Justice of the High Court of the Mid-Western Region, Nigeria
- In office 1968–1973
- President: Yakubu Gowon

Minister of Justice and Attorney- General, Western Region of Nigeria
- In office 1959–1963

Executive Director of the Western Nigeria Development Corporation
- In office 1958–1960

Minister of Health, Western Region of Nigeria
- In office 1952–1956

Member of the Federal House of Representatives
- In office 1952–1956

Member of the Western Region Legislative Assembly
- In office 1952–1956

Commissioner for Boundary Settlement, Bendel State
- In office 1973–1977

Chairman of the Bendel Civil Service Commission
- In office 1979–1983

Personal details
- Born: 21 March 1911 Benin City, Nigeria
- Died: 5 June 1994 (aged 83) Benin City, Nigeria
- Spouse: Irene Ighodaro (m. 1947)
- Relations: Robert Wellesley-Cole (brother-in-law)
- Children: 4
- Education: Fourah Bay College Durham University (B.A.) University College London (M.A., BCL, LL. B) Gray's Inn (BL)
- Occupation: Barrister; Jurist; Judge; Politician; Traditional Leader;

= Samuel O. Ighodaro =

Nigerian barrister and judge

Samuel Osarogie Ighodaro, (21 March 1911 – 5 June 1994) was a Nigerian barrister, jurist, judge, politician and traditional leader who served as the Minister of Justice and Attorney-General, Western Region of Nigeria from 1959 to 1963 and a Justice of the High Court of the Mid-Western Region from 1968 to 1973. He was later installed as the Iyase of Benin in 1982.

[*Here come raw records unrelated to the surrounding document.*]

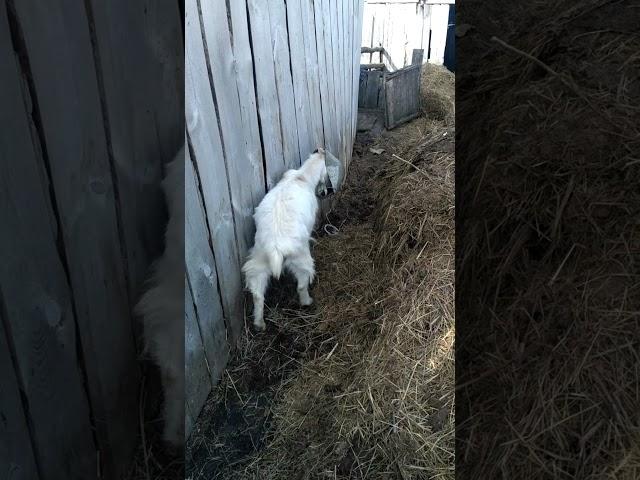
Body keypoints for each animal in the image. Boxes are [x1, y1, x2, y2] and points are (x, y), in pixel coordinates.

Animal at [241, 148, 330, 332]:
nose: (324, 192)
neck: (301, 176)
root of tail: (275, 249)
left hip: (257, 263)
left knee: (257, 294)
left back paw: (259, 324)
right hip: (301, 260)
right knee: (302, 284)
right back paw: (307, 302)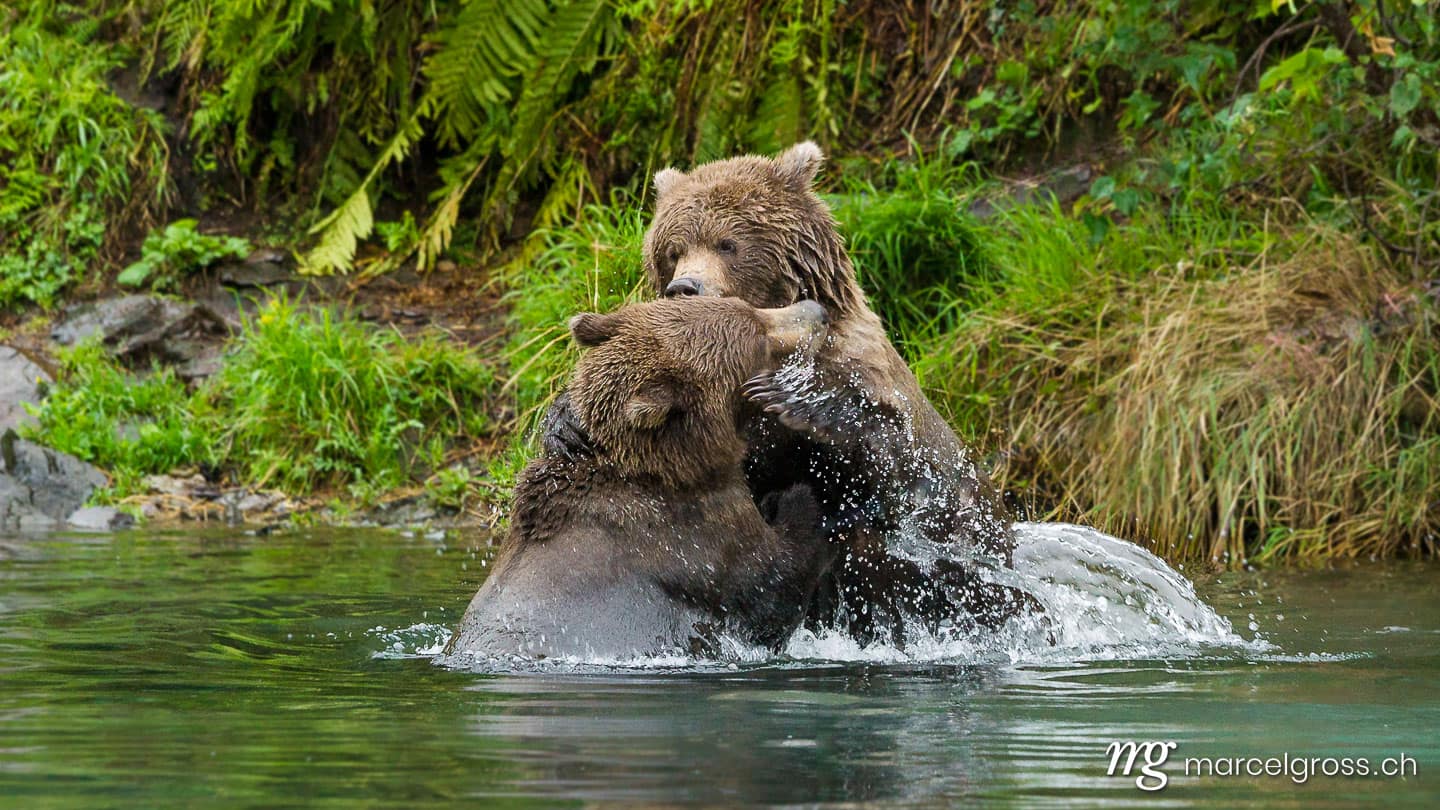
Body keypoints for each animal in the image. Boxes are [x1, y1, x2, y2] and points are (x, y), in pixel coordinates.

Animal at [447, 296, 835, 662]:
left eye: (749, 307)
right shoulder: (693, 541)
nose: (816, 311)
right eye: (759, 339)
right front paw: (802, 498)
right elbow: (772, 590)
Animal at [543, 142, 1032, 646]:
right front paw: (567, 427)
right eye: (673, 250)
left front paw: (798, 402)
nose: (685, 286)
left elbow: (900, 474)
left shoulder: (866, 383)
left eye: (727, 243)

==Early life and education==
Samuel Osarogie Ighodaro was born on 21 March 1911 in Benin City which would later become part of the Mid-Western Region, Nigeria (later also known as the Bendel State). A member of the Edo people of Benin, he had his early education at St. Peter’s School, Benin City. He attended St. Andrews College, Oyo from 1928 to 1931. He attended Fourah Bay College in Freetown, Sierra Leone from 1935 to 1940 and received a B.A. degree from Durham University, then the parent institution of the College. Between 1945 and 1950, he studied at University College London and Gray's Inn. He was called to the English Bar, Gray’s Inn in 1949 where he became a Barrister-at-Law. He received M.A., BCL, LL. B degrees upon the completion of his legal studies.

==Career==
From 1940 to 1945, he was a teacher at Igbobi College, Lagos where he was also a House Master. He was elected a Member of the Western Region Legislative Assembly from 1952 to 1956 and within that period, he concurrently served as the Minister of Health for the Western Region and a Member of the Federal House of Representatives. After losing his seat in the 1956 legislative elections, he set up his own chambers and was engaged in Private Legal Practice with Rosiji, Ighodaro and Agbaje Williams Chambers from 1956 to 1957. In 1958, he became the Executive Director of Western Nigeria Development Corporation, serving until 1960. From 1950 to 1962, he was the Treasurer of the now defunct Action Group political party.

He served as Minister of Justice and Attorney- General, Western Region from 1959 to 1963. Briefly entering academia, he became a Senior Lecturer at the University of Lagos from 1966 to 1967. He was appointed judge of the High Court of the Midwestern Region from 1968 to 1973. He retired as a High Court Judge in 1973.

==Later life==
He then became the Commissioner for Boundary Settlement in Bendel State from 1973 to 1977. He was also the Chairman of the Bendel Civil Service Commission from 1979 to 1984.

Ighodaro was installed as the Iyase of Benin in 1982. The Iyase of Benin is the traditional prime minister and second in command of the Benin Kingdom. The Iyase is also the Chief Adviser to the Oba of Benin, the traditional and spiritual ruler of the Edo people and historically, the head of state of the erstwhile Benin Empire.

==Personal life==
While living in Britain, he met physician, Irene Elizabeth Beatrice Wellesley-Cole of Freetown, Sierra Leone who had studied medicine at Durham and became the first Sierra Leonean woman to become a physician. The wedding took place in England in 1947. The couple had 4 children, three sons and a daughter - Tony, Wilfred, Ayo, and Yinka.

He was appointed the Chancellor of the Anglican Diocese of Benin in 1960 and served in this role until his demise in 1994. He served as President of the Bendel State Branch of the Nigerian Red Cross Society in Benin City.

==Awards of Honours==
He received a foreign honour and was conferred with Queens Counsel (QC) in 1961. In 1982, he was conferred with a National Honour, Officer of the Order of the Federal Republic (OFR) He received an Honorary Degree and was conferred with Doctor of Laws degree honoris causa (Hon. LL. D) from Bendel State University, Ekpoma, Bendel State.

==Death==
He died of natural causes at his home in Benin City on 5 June 1994.